Here’s a good article on the American practice of allowing litigants to hire their own experts. Each expert advocates a position favorable to “their” side often rendering the dueling experts’ opinions of limited usefulness to the jury. Other countries implement different mechanisms for engaging expert testimony including having the judge select the expert. That sounds less partisan and cheaper, too. (“In U.S., Expert Witnesses Are Partisan”, The New York Times, Aug. 11).
And, I’m reminded of Ron Coleman’s post where he quotes an article describing hired experts as “witnesses having other rational explanations”. (Try the acronym and you’ll get it).
The need for tort reform doesn’t necessarily arise from headline-grabbing blockbuster verdicts but rather a “death by a thousand cuts” of many small suits of questionable merit. Example: A woman sues the party host after drinking and then attempting to get on his horse as part of the party festivities. She falls, suffers injuries and files suit against the host making general allegations of negligence, including, “providing … the opportunity to participate in the ‘inherently dangerous activity of horseback’ ”.

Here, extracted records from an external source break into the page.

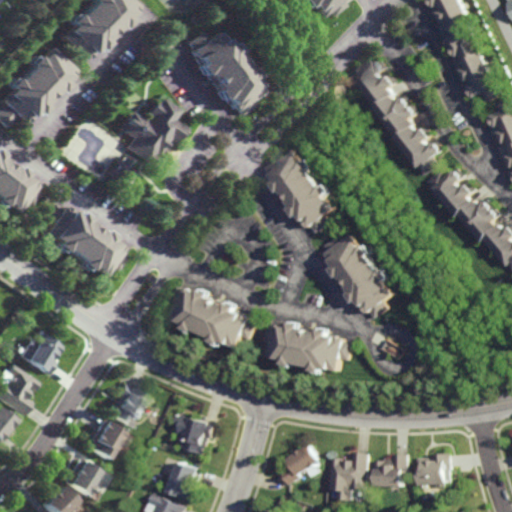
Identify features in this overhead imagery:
park: (171, 1)
building: (510, 3)
building: (510, 4)
building: (322, 6)
building: (323, 6)
road: (368, 9)
road: (501, 20)
building: (98, 24)
building: (98, 25)
road: (368, 26)
building: (466, 48)
building: (466, 49)
road: (340, 53)
building: (222, 71)
building: (224, 71)
road: (85, 85)
building: (36, 88)
building: (36, 88)
road: (459, 98)
building: (399, 114)
building: (400, 116)
road: (432, 119)
building: (503, 123)
building: (503, 125)
building: (153, 130)
building: (153, 130)
building: (124, 169)
road: (178, 169)
building: (123, 171)
building: (16, 186)
building: (16, 186)
building: (306, 188)
building: (308, 190)
building: (474, 210)
building: (475, 210)
road: (243, 234)
building: (84, 241)
building: (84, 241)
building: (366, 273)
building: (367, 275)
building: (151, 278)
road: (298, 281)
road: (308, 316)
building: (214, 318)
building: (215, 318)
building: (6, 339)
building: (313, 348)
building: (313, 349)
building: (401, 352)
building: (41, 353)
building: (42, 353)
road: (402, 370)
building: (16, 389)
road: (239, 391)
building: (128, 404)
building: (128, 406)
road: (61, 415)
building: (5, 420)
building: (5, 421)
building: (195, 432)
building: (196, 434)
building: (104, 436)
building: (105, 440)
road: (247, 455)
road: (490, 462)
building: (303, 463)
building: (303, 465)
building: (438, 469)
building: (394, 470)
building: (436, 470)
building: (351, 472)
building: (394, 472)
building: (76, 475)
building: (351, 475)
building: (78, 478)
building: (185, 478)
building: (184, 480)
building: (55, 499)
building: (54, 501)
building: (167, 504)
building: (166, 505)
building: (268, 510)
building: (267, 511)
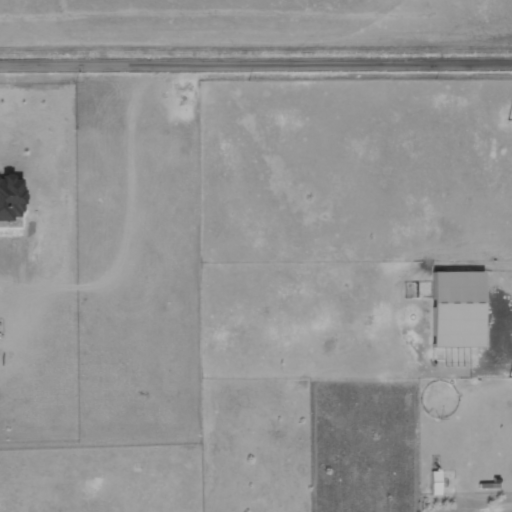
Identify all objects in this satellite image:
road: (256, 62)
building: (12, 198)
power tower: (512, 277)
building: (462, 309)
building: (437, 483)
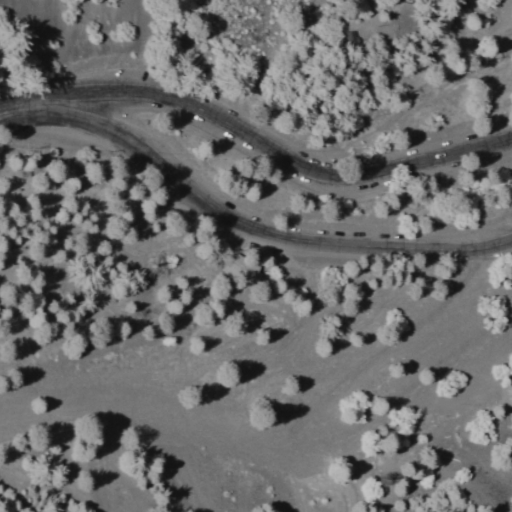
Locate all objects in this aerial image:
building: (394, 0)
building: (396, 0)
building: (344, 38)
road: (258, 137)
road: (241, 225)
building: (241, 271)
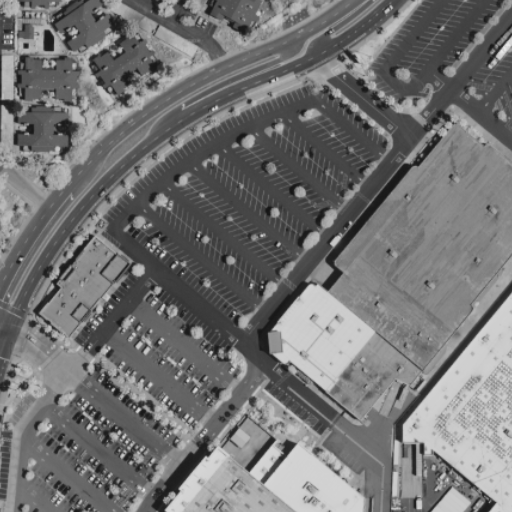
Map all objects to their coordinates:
building: (42, 2)
road: (174, 10)
building: (236, 12)
building: (86, 23)
road: (339, 24)
road: (181, 28)
building: (25, 33)
building: (127, 65)
road: (460, 77)
building: (50, 79)
road: (200, 80)
road: (225, 83)
road: (407, 91)
road: (495, 92)
road: (361, 97)
road: (470, 105)
building: (42, 129)
road: (508, 130)
road: (168, 131)
road: (352, 132)
road: (325, 150)
road: (298, 170)
road: (24, 187)
road: (273, 192)
road: (134, 206)
road: (248, 213)
road: (30, 235)
road: (225, 237)
road: (326, 242)
building: (430, 250)
road: (202, 260)
building: (86, 283)
building: (81, 285)
road: (127, 299)
building: (380, 305)
road: (4, 330)
traffic signals: (9, 332)
road: (4, 342)
road: (183, 347)
road: (39, 349)
building: (336, 349)
road: (84, 351)
road: (254, 355)
road: (158, 377)
road: (55, 388)
road: (296, 391)
building: (475, 411)
road: (223, 414)
building: (466, 417)
road: (124, 418)
road: (99, 450)
road: (14, 453)
road: (377, 463)
road: (62, 474)
road: (162, 488)
building: (226, 490)
road: (31, 495)
building: (451, 502)
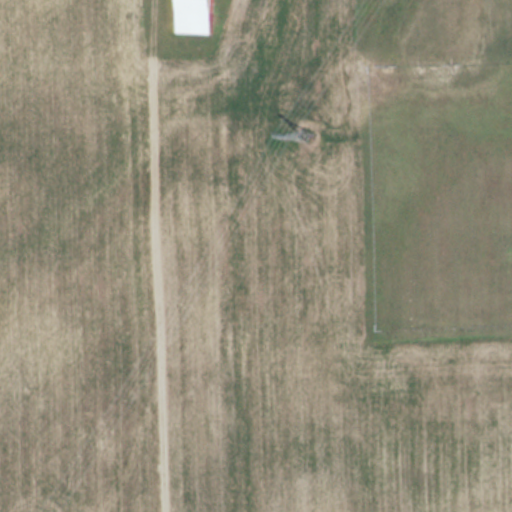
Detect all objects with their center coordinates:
building: (192, 16)
building: (195, 16)
power tower: (309, 136)
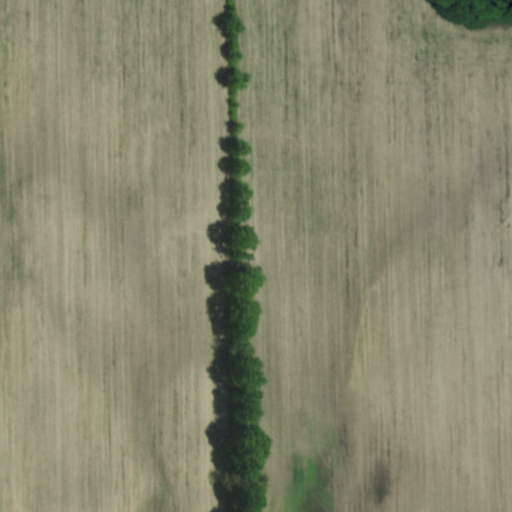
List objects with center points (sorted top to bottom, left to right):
crop: (255, 256)
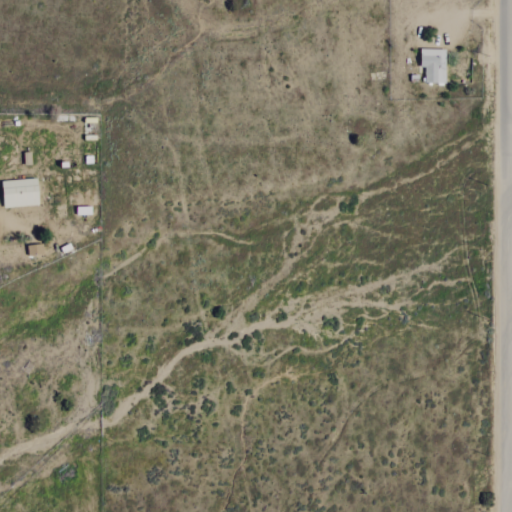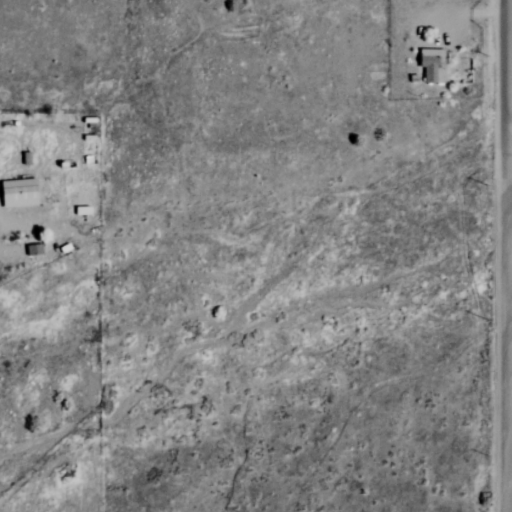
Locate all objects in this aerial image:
building: (434, 65)
building: (21, 193)
road: (501, 256)
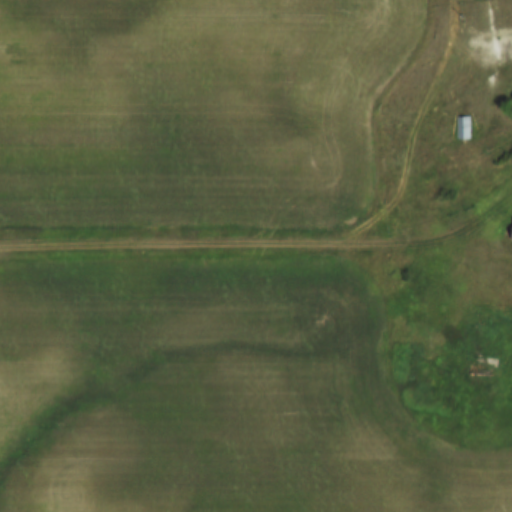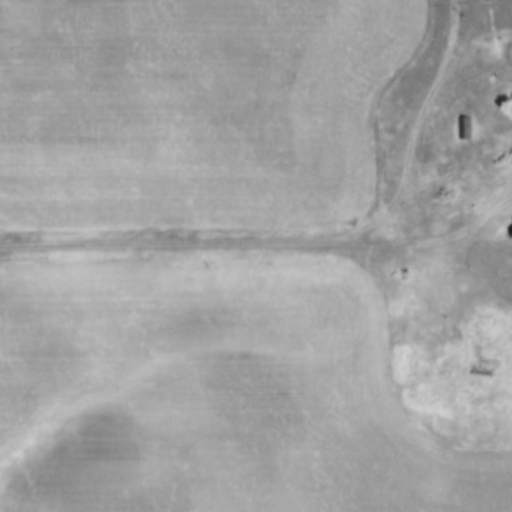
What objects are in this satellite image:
building: (461, 129)
road: (265, 251)
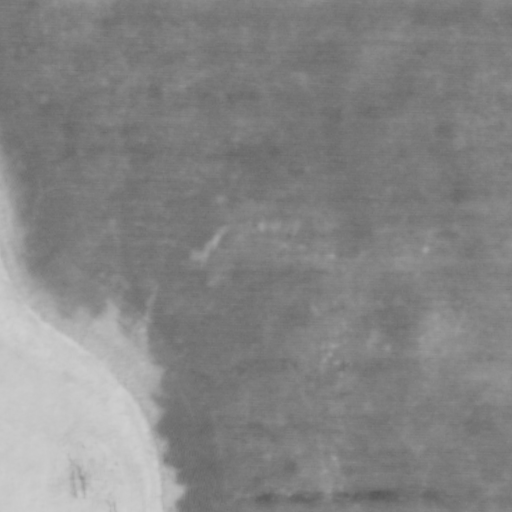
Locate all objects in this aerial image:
crop: (280, 235)
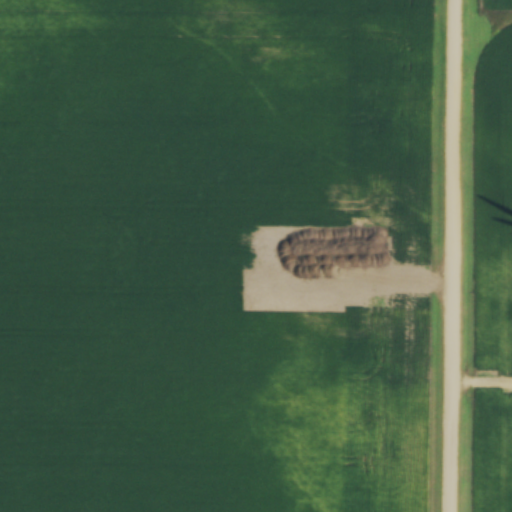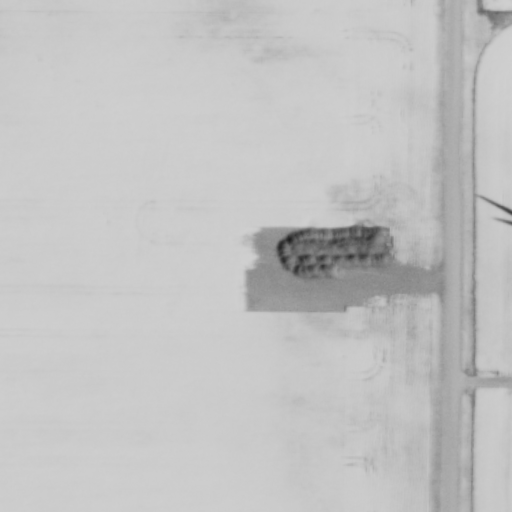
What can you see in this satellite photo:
road: (455, 256)
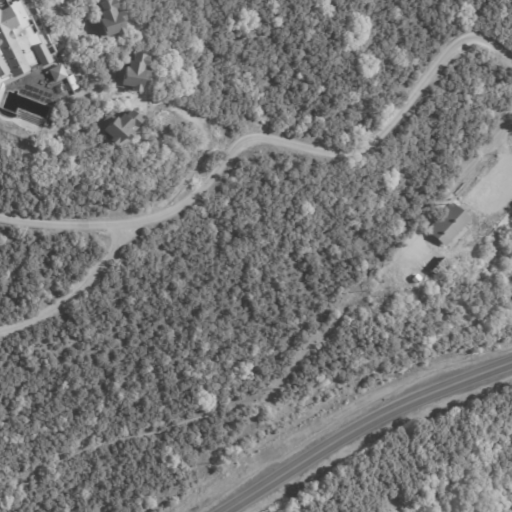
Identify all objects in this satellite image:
building: (108, 19)
building: (109, 20)
building: (17, 47)
building: (19, 49)
building: (3, 71)
building: (55, 73)
building: (131, 73)
building: (135, 77)
building: (62, 78)
building: (0, 89)
building: (1, 93)
building: (117, 126)
building: (121, 131)
road: (267, 141)
building: (447, 224)
building: (450, 225)
building: (444, 267)
road: (74, 296)
road: (360, 426)
road: (294, 491)
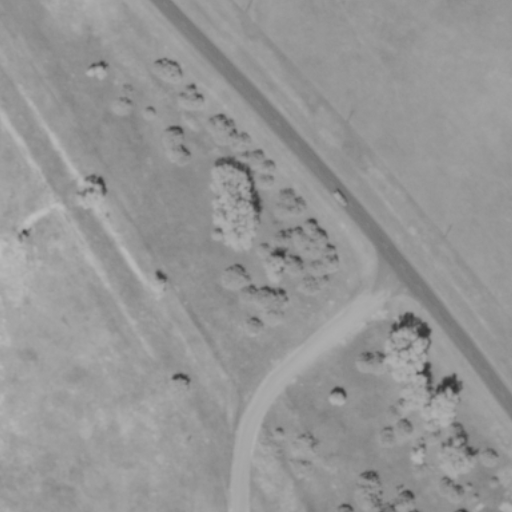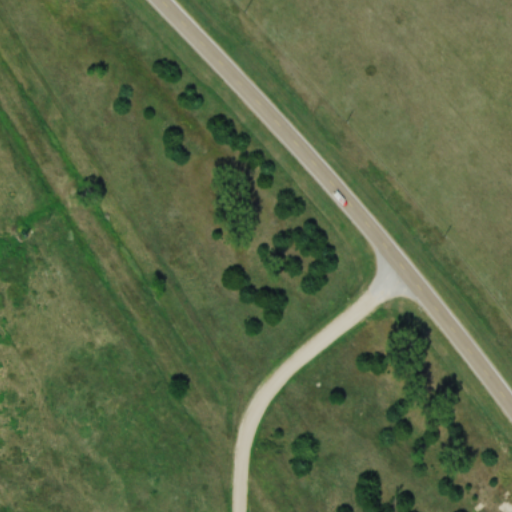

Does the host’s behavior rise to the level of negligence? And, if so how is the woman’s negligence less than his? He may have offered the alcohol; she drank it. He may have offered the horseback ride; she accepted. Have we reached the point in America that we need to have party goers sign waivers for private festivities? But since exculpatory agreements are generally frowned upon by the courts I think I’ll just stay home alone. A lot of fun that will be. (“Suit shows you shouldn’t drink and ride horses”, The West Virginia Record, Aug. 8).
Horse example number 2: Certified Massage Therapist Mercedes Clemens is suing two state agencies because her avocation is massaging horses but the state won’t let her (at least not for a fee) because she is only licensed to massage humans. And, for once it’s really not about the money because she’s not asking for it in her lawsuit, just the right to massage animals. It’s not as if Clemens is practicing pediatric anesthesiology for kicks. So who cares, really?
I suspect it’s the veterinary board or the National Board of Certification for Animal Acupressure (at the behest of its members) who fear Clemens and people like her will poach their clients. And, if the state would simply step out of the way in this instance it could avoid this lawsuit. (“Woman sues for right to massage horses”, MSNBC, Aug. 11 and “Rockville therapist sues state for right to massage animals”, Gazette.Net, Jul 2).